In October 1914, Major Jackson, who was then 54, was sent with a draft of two officers and 65 other ranks to the 1st Battalion in action near La Bassee in France. All the company commanders had been wounded, and Major Jackson temporarily took command of the two forward companies in the advance towards La Bassee. It is indeed remarkable that an officer of his age (in fact, seven years older than his commanding officer!) should be sent to a battalion in the line, but a man of Major Jackson’s adventurous spirit would not have missed such an opportunity for active service. He was later invalided home and commanded the Southwark Recruiting District for more than two years. After his wife died in 1918, Major Jackson went abroad again to command prisoner of war camps in Germany. He was awarded the 1914 Star, British War Medal and Victory Medal for his services in the Great War.

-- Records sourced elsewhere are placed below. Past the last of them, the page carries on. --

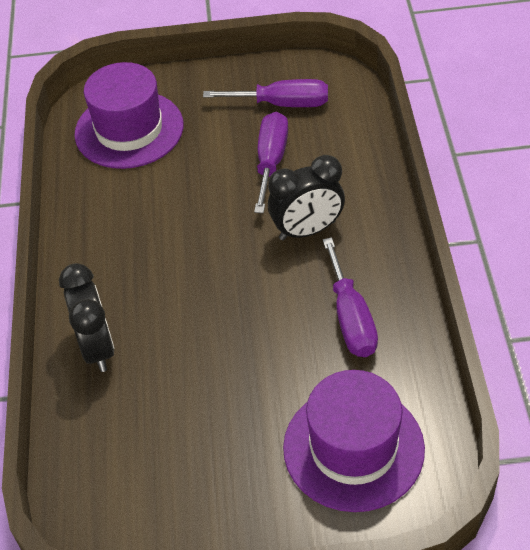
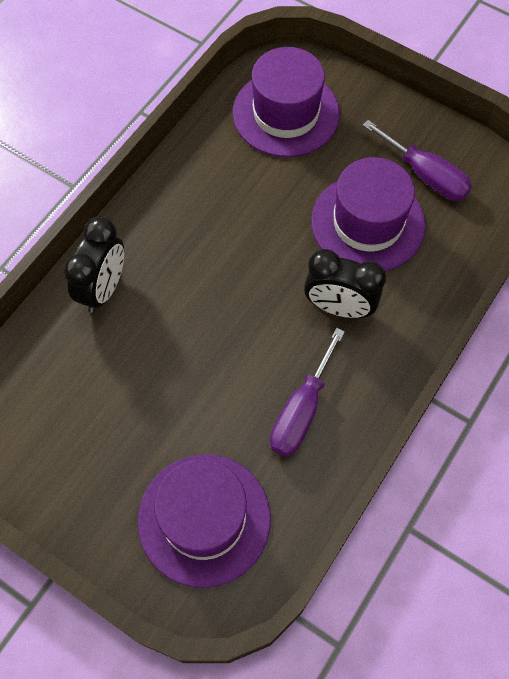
camera: 35 degrees right, 15 degrees up
purple screwdriver [254,112,288,213] -> purple hat [311,157,426,271]

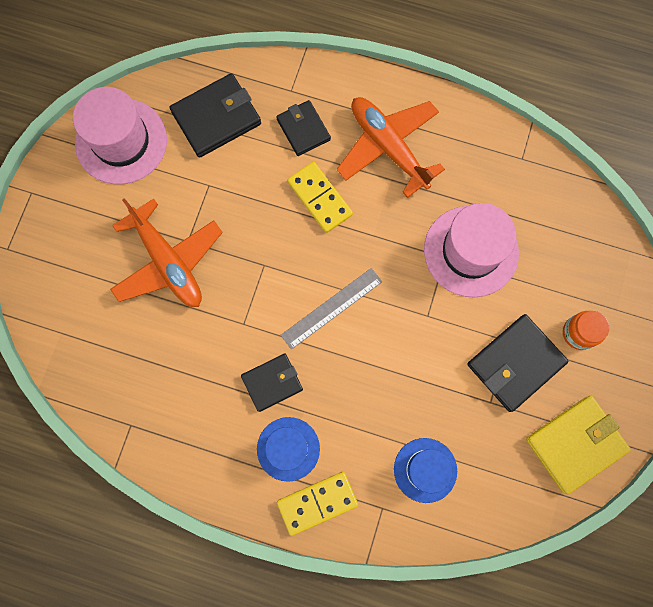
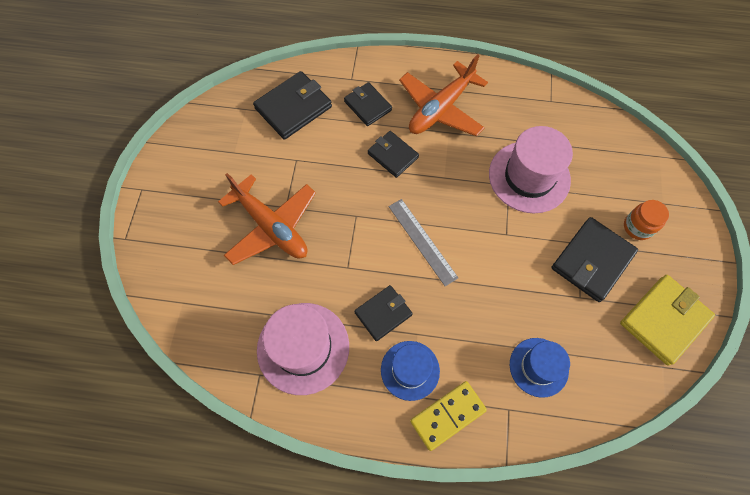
camera: 10 degrees left, 10 degrees down
pink hat [73,87,167,184] -> pink hat moved to [257,303,349,395]
grey ruler [281,268,382,350] -> grey ruler turned 75 degrees counterclockwise [389,199,458,286]
yellow domino [287,162,353,233] -> black wallet [368,131,419,178]
orange plane [337,97,445,198] -> orange plane turned 90 degrees counterclockwise [399,54,488,137]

Jackson now transferred his interests from the Arctic to Africa. In the 1920s he crossed the Continent from east to west, travelled across Mashonaland, Matabeleland and Northern Rhodesia and trekked across Urundi and Ruanda. From Lake Kivu he crossed the Congo Forest to the Lualaba River, visited the sources of the three great rivers of Africa, the Zambesi, the Nile and the Congo, and followed the whole length of the last named river to the sea. He was a member of a League of Nations Commission to inquire into slavery, said to be practised in Liberia. There was no end to his interest in exploration and travel.
At the age of 69 he married for the second time and settled down to writing. He was the author of three books, ‘The Great Frozen Land’, ‘A Thousand Days in the Arctic’ and ‘The Lure of Unknown Lands’ and wrote numerous papers and articles. He was a man of phenomenal energy and wide interests. He listed as his recreation big game shooting, fishing, hunting and polo. Unorthodox to the end, he spent his last years with his wife in a houseboat, called ‘Afterglow’, on the Thames.
Major Jackson died in 1938 at the age of 78, having led a full, active and useful life. After the Second World War a memorial to him was unveiled in St Paul’s Cathedral.